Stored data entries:
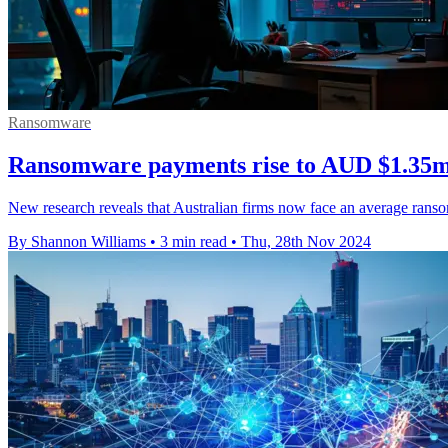
Ransomware
Ransomware payments rise to AUD $1.35m 
New research reveals that Australian firms now face an average ranso
By Shannon Williams
•
3 min read
•
Thu, 28th Nov 2024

**WHAT YOU NEED TO DO**. Select the lines from the entries that include the word "Ransomware".

**REPLY TO THE TASK**.
Ransomware
Ransomware payments rise to AUD $1.35m 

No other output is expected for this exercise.